By Kelly Carson, Editor
We can feel your excitement. You’ve just returned from the American Hair Loss Council’s HairNow 2023. You found your perfect mentor to help you navigate your career to the next level and beyond.
The big question now? Are you ready to do the work necessary for this relationship?
The mentor-mentee relationship can evolve into a lifelong friendship or devolve into an experience that makes you question everything. However, there are steps that you, as a mentee, can and should take to ensure you are developing a relationship of a lifetime.
The Young Entrepreneurs Council says, “Every entrepreneur can benefit from the advice of a mentor (or two), especially one who has seen some success already and can offer needed perspective. The problem is, we often waste their time — and our own — with meaningless questions that don’t get to the heart of the issues we face.”
It’s often just a matter of how you ask questions. Instead of, “What should I do?” the better question may be, “What would you do if you were me?” the council says on its website.
Writer Lor Hil, who publishes on the website Clearvoice.com, says in a recent article that a good mentee must “do the work before and after.”
“You need to be consistent and put your best work and creative efforts out into the world if you want to work with great mentors and leaders,” Hil says. “Do this now even if you do not have a mentor yet. That way when you find the right mentor, they can see that you are doing the work and will be more willing to help.
“You will also already have some momentum built up and will know what areas you need the most help to keep moving forward, expand, and grow. No one wants to waste their precious time on someone who is not going to put in the effort. Do the work. Before the mentor and after,” she says.
Importantly, she writes, be teachable. Just because you have your license to practice doesn’t mean you’re the expert. Remember, you are the mentee. Your mentor is the expert.
“Implement what you learn,” Hil says. “Knowledge is only power if you use it. Take whatever you are learning and evaluate how you can use it in your life and business to bring positive change and then take the actions needed to implement the lessons.”

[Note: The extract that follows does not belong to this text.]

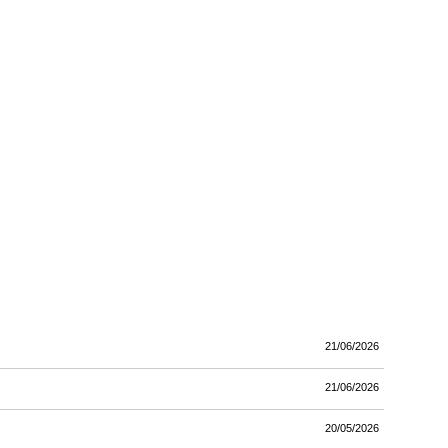
21/06/2026
21/06/2026
20/05/2026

“Being a great mentee means being dedicated to learning and practicing new skills,” as Ashira Prossack writes in an article for Forbes.
“Curiosity will serve you well as a mentee. You should be hungry to learn, improve, and grow. In a way, this relationship is almost entirely focused on you, so take advantage of that,” she said. “Ask thought-provoking questions that lead to discussions. Have a hearty debate over an issue you feel passionate about. Ask questions that only your mentor can answer about their careers and experiences at work.”